India could generate 50 thousand-325 thousand tonnes of cumulative solar waste by 2030 and more than 4 million tonnes by 2050, according to a 2016 report by the International Renewable Energy Agency. Between 2045-2050, India could become one of the leading solar waste producers globally.

With no protocols or systems in place for collecting end-of-life and decommissioned solar panels, owners of solar modules have been discarding them wherever they are used and eventually, they would get mixed with domestic solid waste and end up in landfills. A recent media report highlighted India’s challenge of growing informal handling of photovoltaic waste. “Only about 20% of the waste is recovered in general; the rest is treated informally. As a result, the waste often accumulates at landfills,” the media report observed. This waste causes acidification, leaching of toxic metals into the soil, and contamination of water.
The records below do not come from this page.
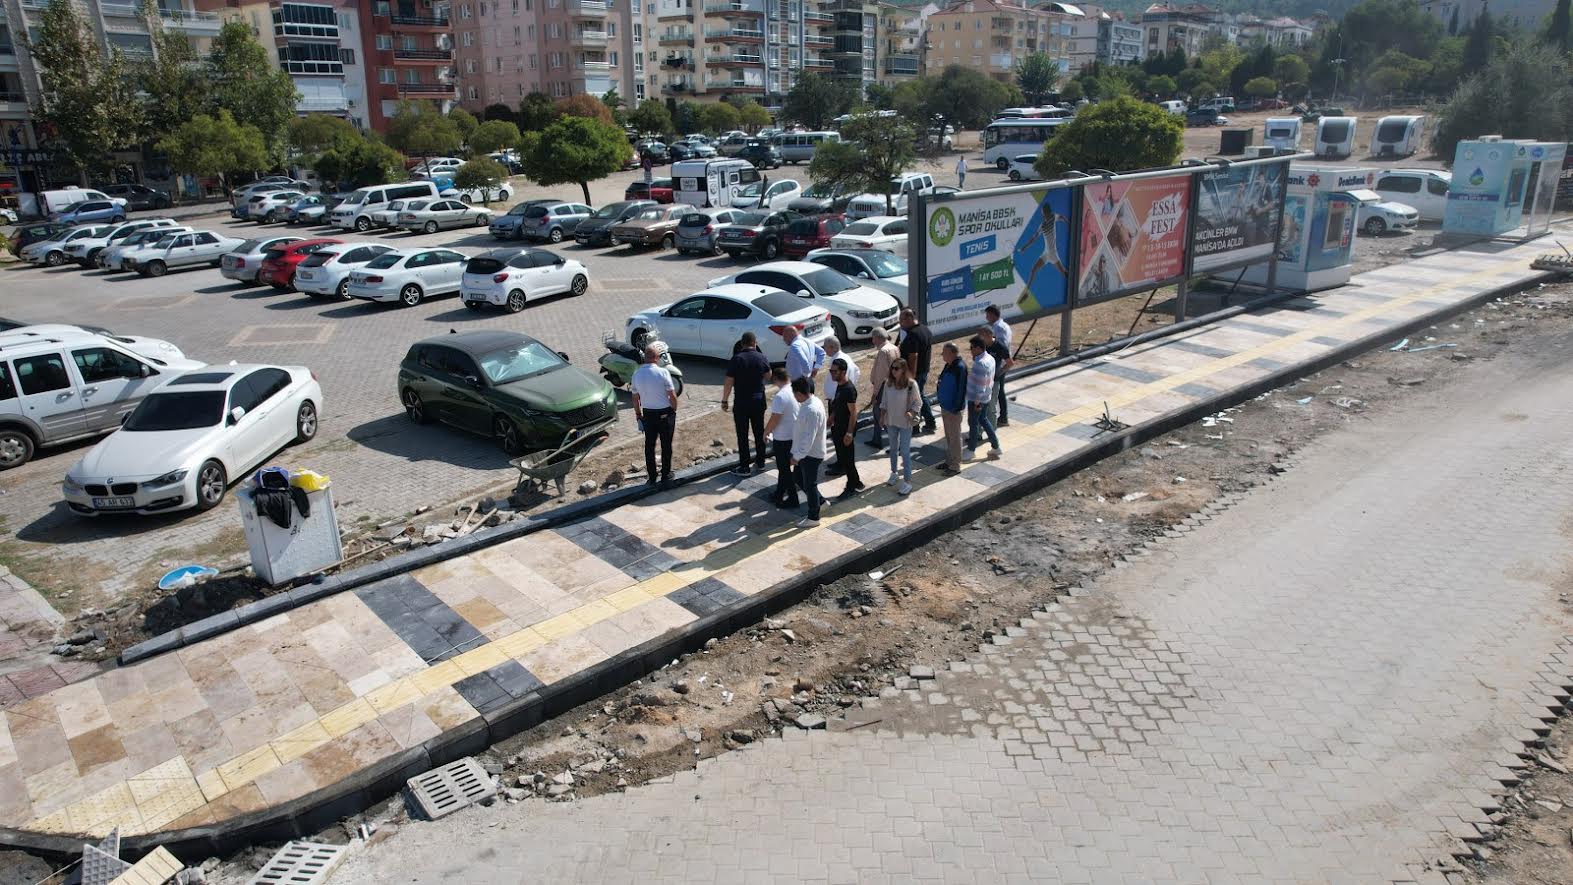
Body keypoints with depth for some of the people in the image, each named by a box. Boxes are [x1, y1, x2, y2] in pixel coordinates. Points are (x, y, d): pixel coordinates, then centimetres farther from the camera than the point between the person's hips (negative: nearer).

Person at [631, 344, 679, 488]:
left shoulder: (637, 374, -4)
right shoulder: (662, 373, -18)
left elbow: (635, 397, 5)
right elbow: (672, 395, -14)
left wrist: (638, 414, 18)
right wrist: (674, 410, 2)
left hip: (648, 414, 4)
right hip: (665, 414, -3)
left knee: (649, 445, 15)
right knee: (666, 446, 9)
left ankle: (651, 477, 22)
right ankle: (665, 478, 16)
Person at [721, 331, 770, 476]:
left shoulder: (736, 359, -14)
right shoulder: (762, 358, -3)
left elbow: (729, 382, -13)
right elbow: (768, 375, 15)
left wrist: (724, 400, -3)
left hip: (742, 403, -4)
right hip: (759, 401, 4)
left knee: (742, 435, 3)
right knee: (759, 432, 17)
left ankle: (744, 467, 7)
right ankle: (760, 462, 27)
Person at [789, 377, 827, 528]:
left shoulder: (812, 410, -29)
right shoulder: (810, 402, 3)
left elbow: (808, 437, -29)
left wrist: (797, 456, -22)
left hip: (811, 454, -10)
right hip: (805, 451, 10)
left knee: (809, 484, 5)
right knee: (800, 479, 22)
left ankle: (813, 518, 19)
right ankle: (818, 501, 38)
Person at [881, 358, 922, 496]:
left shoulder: (911, 384, -16)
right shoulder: (888, 383, -3)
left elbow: (918, 402, -8)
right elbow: (884, 402, 7)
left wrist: (912, 413, -22)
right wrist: (883, 416, 3)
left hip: (905, 423, -5)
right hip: (891, 422, 5)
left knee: (905, 452, -3)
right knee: (893, 448, 20)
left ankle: (907, 482, 3)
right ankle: (894, 473, 39)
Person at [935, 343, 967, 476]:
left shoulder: (959, 367, -23)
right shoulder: (948, 365, 5)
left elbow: (961, 389, -24)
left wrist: (956, 409, -22)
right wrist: (939, 384, 4)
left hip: (954, 409, -9)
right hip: (945, 406, 9)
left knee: (954, 437, 2)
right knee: (948, 436, 20)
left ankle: (955, 466, 12)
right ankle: (949, 461, 33)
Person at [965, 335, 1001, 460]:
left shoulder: (980, 363, -28)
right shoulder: (990, 358, 3)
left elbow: (979, 385, -26)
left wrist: (977, 402, -20)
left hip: (976, 399, -9)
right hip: (986, 397, 9)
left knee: (973, 423, 6)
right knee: (983, 420, 22)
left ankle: (970, 450, 20)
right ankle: (995, 447, 26)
Lately, there has been some development in the space with the Ministry of Environment Forests and Climate Change including Solar modules and cells in the revised draft E-waste rules on May 19, 2022. This made India one of the first countries to come out with a national policy on solar waste management. 

While this is a positive step towards recycling and reclaiming the materials, and reducing carbon footprint, some experts have expressed concern over clubbing of solar waste with other e-waste. They argue for formulation of provisions specific to solar waste treatment within the e-waste guidelines.
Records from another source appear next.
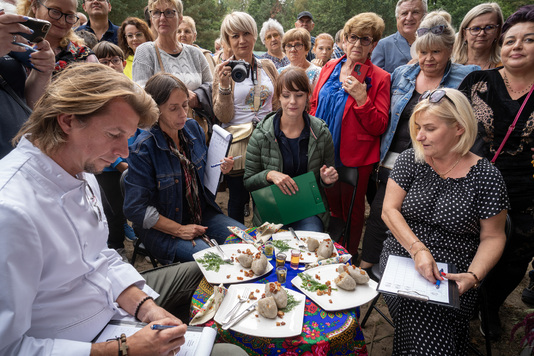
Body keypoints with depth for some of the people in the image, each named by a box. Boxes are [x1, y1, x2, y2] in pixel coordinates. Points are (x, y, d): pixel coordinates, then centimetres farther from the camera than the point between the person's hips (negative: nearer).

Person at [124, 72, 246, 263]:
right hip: (163, 229, -6)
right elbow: (135, 208, -17)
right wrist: (179, 230, -18)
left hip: (202, 213, 6)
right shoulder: (143, 149, -19)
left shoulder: (192, 128, -1)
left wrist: (220, 169, -8)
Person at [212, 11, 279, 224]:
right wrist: (224, 86, -19)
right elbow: (223, 117, -7)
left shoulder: (268, 66, 7)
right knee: (238, 202, 10)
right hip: (238, 145, -2)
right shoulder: (223, 71, -2)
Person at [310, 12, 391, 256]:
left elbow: (379, 127, -11)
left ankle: (350, 256, 33)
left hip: (355, 158, -4)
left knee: (352, 210, 11)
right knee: (330, 206, 18)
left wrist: (362, 98, -23)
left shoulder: (379, 78, -8)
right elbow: (314, 104, 15)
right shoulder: (329, 68, 6)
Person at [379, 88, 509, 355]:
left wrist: (473, 276, -15)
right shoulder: (410, 160, 0)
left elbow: (493, 236, 1)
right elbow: (389, 210, -3)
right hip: (400, 258, 2)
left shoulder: (486, 176, -6)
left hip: (452, 274, -1)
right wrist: (418, 249, -17)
Which countries are generating maximum solar waste?

The International Renewable Energy Agency (IRENA) estimated that the global solar waste will touch 78 million tonnes by 2050, with China, the United States, and Japan are expected to be the top three waste creators, followed by India and Germany. According to an energy research consultancy, Rystad Energy, solar waste is projected to grow to 27 million tonnes per year by 2040.
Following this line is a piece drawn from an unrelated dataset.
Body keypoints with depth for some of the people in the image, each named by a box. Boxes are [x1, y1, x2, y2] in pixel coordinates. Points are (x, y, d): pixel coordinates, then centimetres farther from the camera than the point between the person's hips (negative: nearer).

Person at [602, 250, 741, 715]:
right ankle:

If IRENA’s predictions are to be believed, by 2050, China will generate about 20 million tons of solar waste — the largest amount of solar waste in the world. Following close is the US, which, according to the US Environmental Protection Agency, is expected to generate an estimated 10 million tons of end-of-life panels by 2050. According to the Union of Concerned Scientists, “Only 10% of solar photovoltaic panels are recycled today in the US, and the rest meet their inglorious end in the garbage heap. Among those that are recycled, very few have 100% of their material recovered.” 

Japan is equally concerned over the piling up of solar waste and the need to develop systems for disposing of this waste. New ventures are foraying into projects that address the looming challenge. Their concern is not unfounded as up to 280 thousand tons of solar modules are estimated to fall into disuse by 2036, according to the estimates of the New Energy and Industrial Technology Development Organization (NEDO). 

Germany saw a frantic growth in solar installations between 2009 and 2011. This fast growth of solar modules will be followed by the first wave of disposal around 2029, around 20 years later when the modules reach end of their lives. Presently, around 10,000 tons of silicon from discarded photovoltaic modules end up in Germany’s recycling market each year. This will increase to several hundred thousand tons per year by 2029. 

While countries explore options for effective recycling of emerging e-waste glut, current discourse is also veering towards ways to extend life of solar panels and reduce waste generation.